To activate, the implementation-specific code should set the slave using dw_mipi_dsi_set_slave() before calling __dw_mipi_dsi_bind().
v2:
- expect real interface number of lanes
- keep links to both master and slave
I did not see the whole driver/pipeline, but it seems the point of this patch is to perform the same work on the slave as on the master in case of dual mode. I think DSI should not be a place for it, DSI masters usually are stupid devices from display stack PoV, they just convert video streams, in dual mode also. In this case the panel and/or crtc adds complications so they should be responsible for handling it.

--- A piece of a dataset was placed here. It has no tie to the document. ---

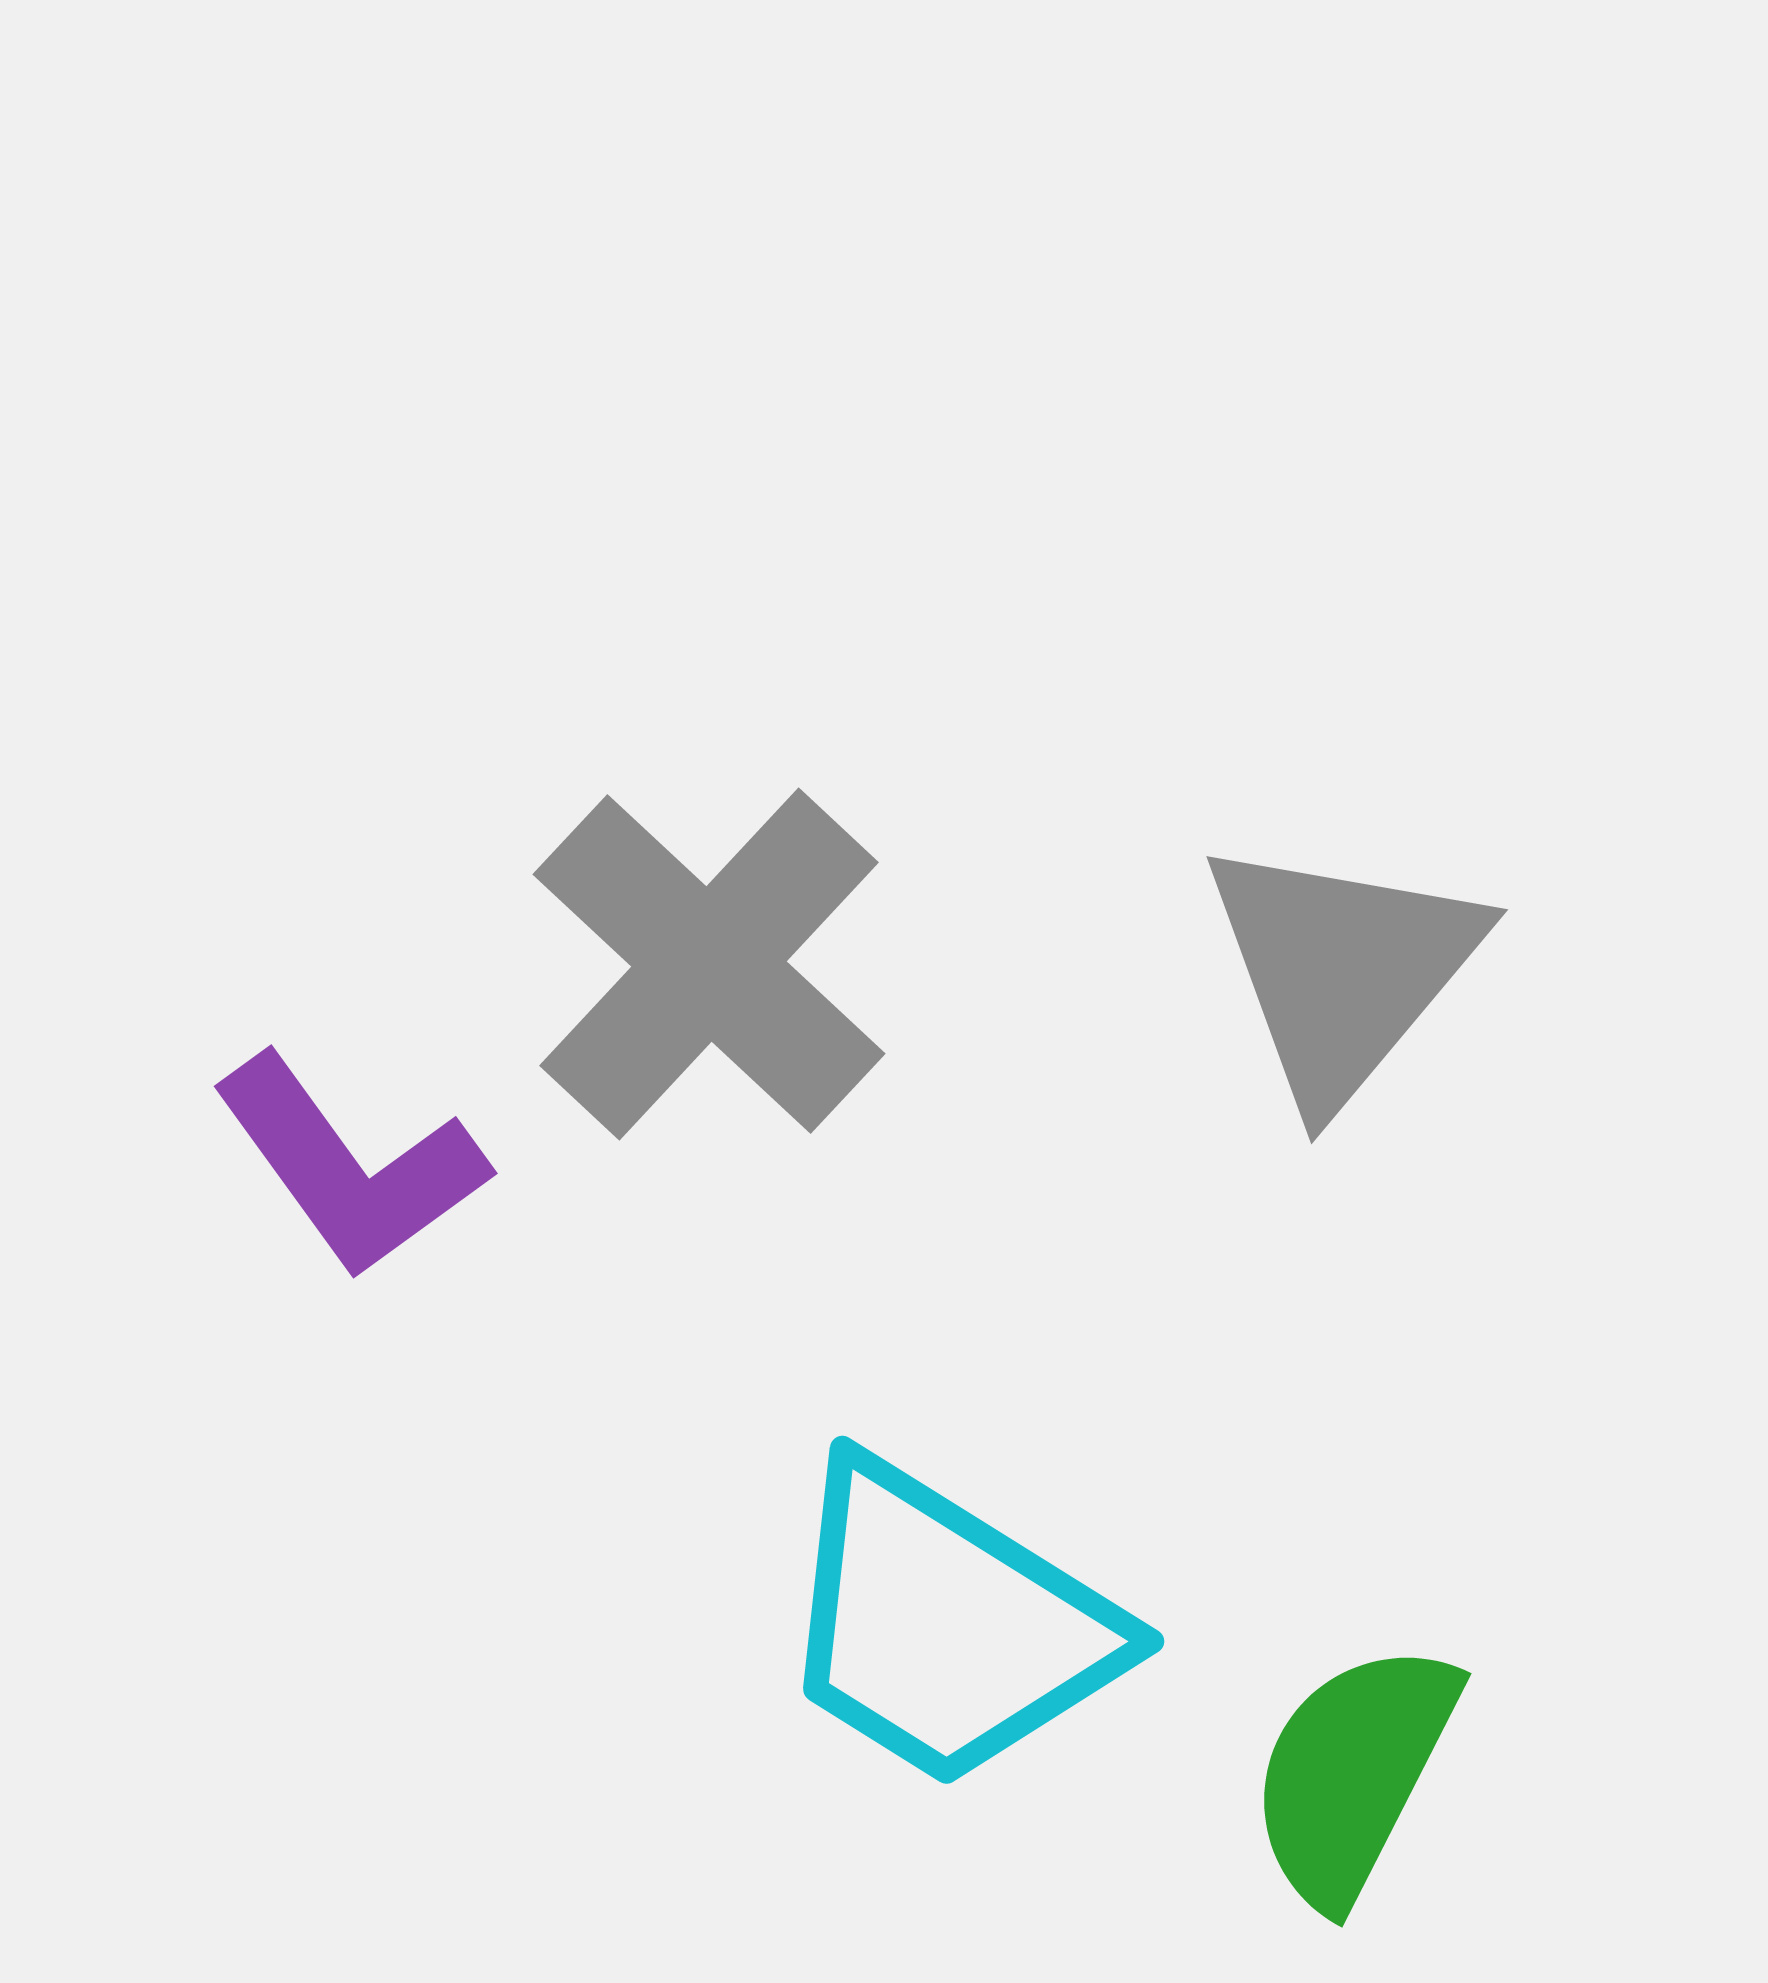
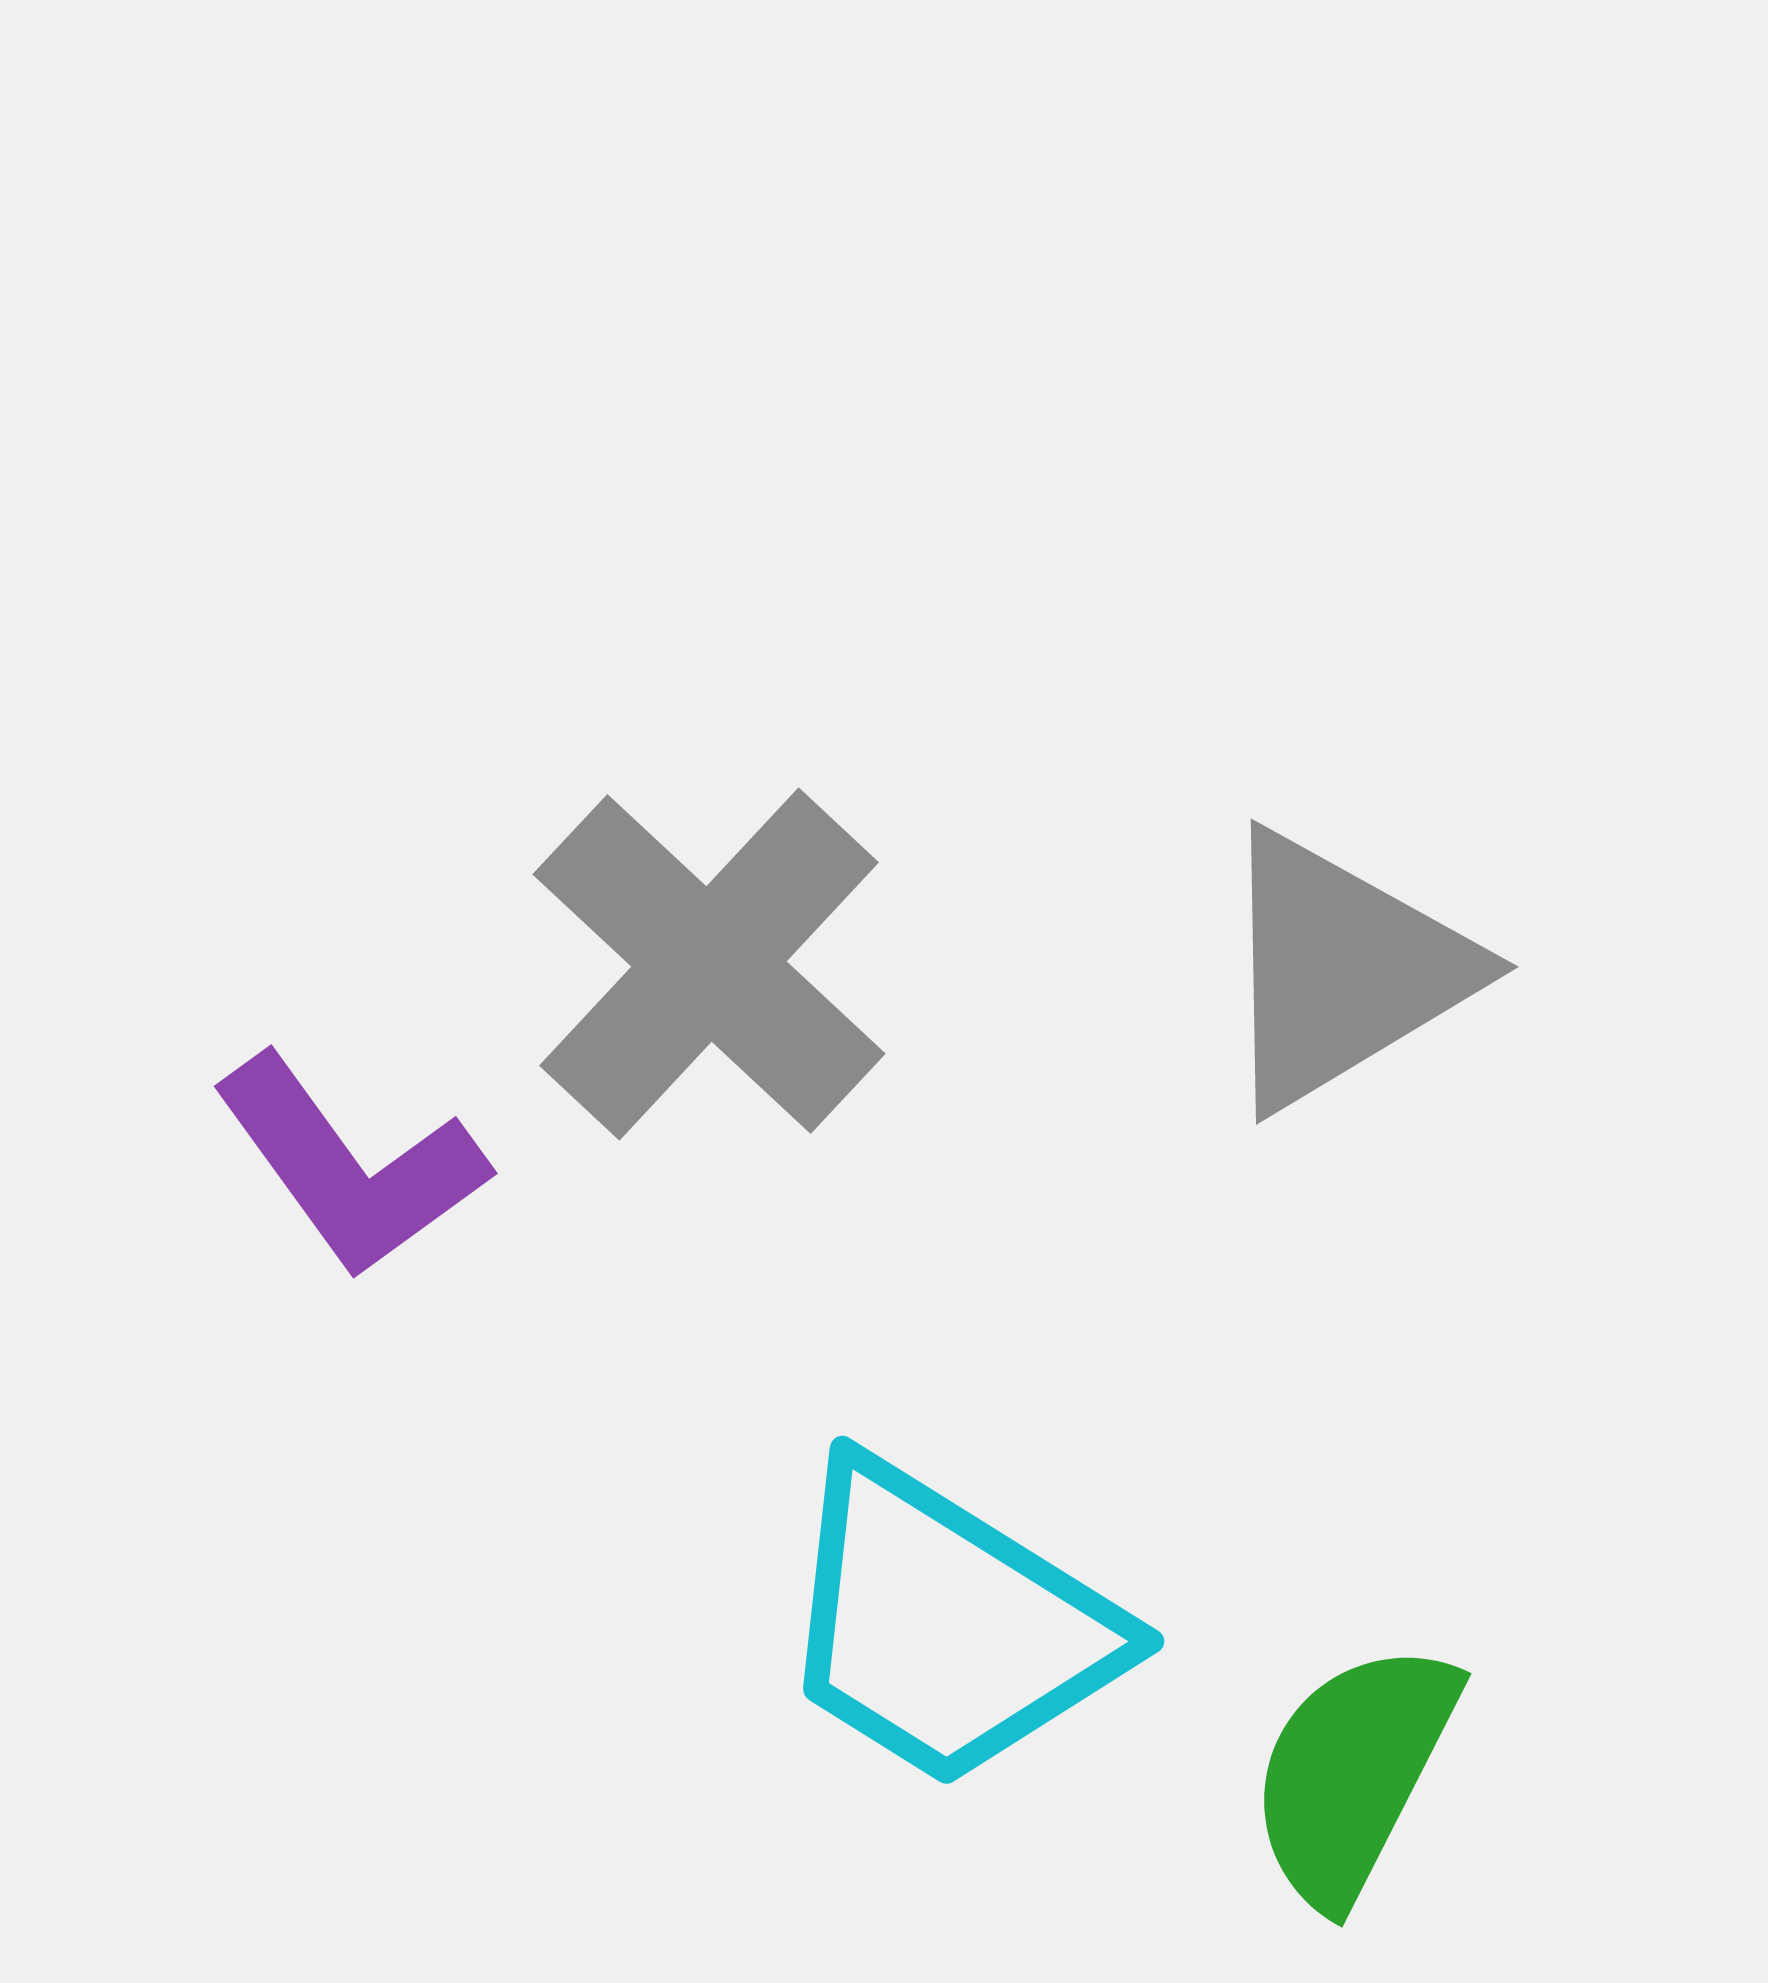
gray triangle: rotated 19 degrees clockwise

Panel should:
- register its both mipi interfaces with proper mode_flags (maybe some
dual-mode indication flags should be added if necessary),
- register drm_panel for both interfaces (it requires change in
drm_panel api), and provide video mode timings.
- in case it needs perform transfers perform it to master/slave/both
interfaces according to its needs,
I am not sure about DRM pipeline, it should model, maybe it could be done this way: CRTC -->ENCODER0(dsi master) --> CONNECTOR0 (panel interface 0) |---> ENCODER1(dsi slave) --> CONNECTOR1 (panel interface 1)
But I am not sure if it is not reserved only for mirroring.
For me more tempting solution is to create meta-encoder-connector let's call it dual-encoder (maybe it could be even generic), which is visible to userspace as single pipeline and encapsulates both dsi bridges/panel inputs. So its every callback will be translated usually to sequence of callbacks to 1st and 2nd dsi, or in case of get_modes it should return mode which represent sum of modes in both panels. Maybe it looks more complicated, but it can be more universal - you can use it with different bridges/panels even two single-panels if necessary.
Of course I do not see the whole picture, or I can be just wrong, or just freaking purist :). If there are arguments against my vision please provide them. I am also not strongly against your solution, I just want to show alternatives, which could be better/more generic.
I cannot really claim to know the correct way to go forward, as these drm-internals are still very much unknown land for me, but current thought points I had on this:
- strawman argument ;-) : this is the same way tegra handles dual-dsi in its ganged mode ... also with regards to panel handling With Thierry helming both panels and the tegra dual-dsi change
- while the panel may expose two DSI data interfaces, there is still only one power-sequence and also only one init-command sequence. So I don't think you can really handle a dual-dsi panels as two fully separate panels, creating instead the need for both panel-instances to work together
- Right now we have two data-points on dual-something voodoo (tegra+rockchip) So for me it sounds hard to design something generic that survives the first non-dsi use-case.
The devicetree binding (see cover-letter) should be pretty stable, as a panel like this will need to be bound to one of the two dsi controllers so nothing hinders code changes later on if the need for a more generic solution comes up.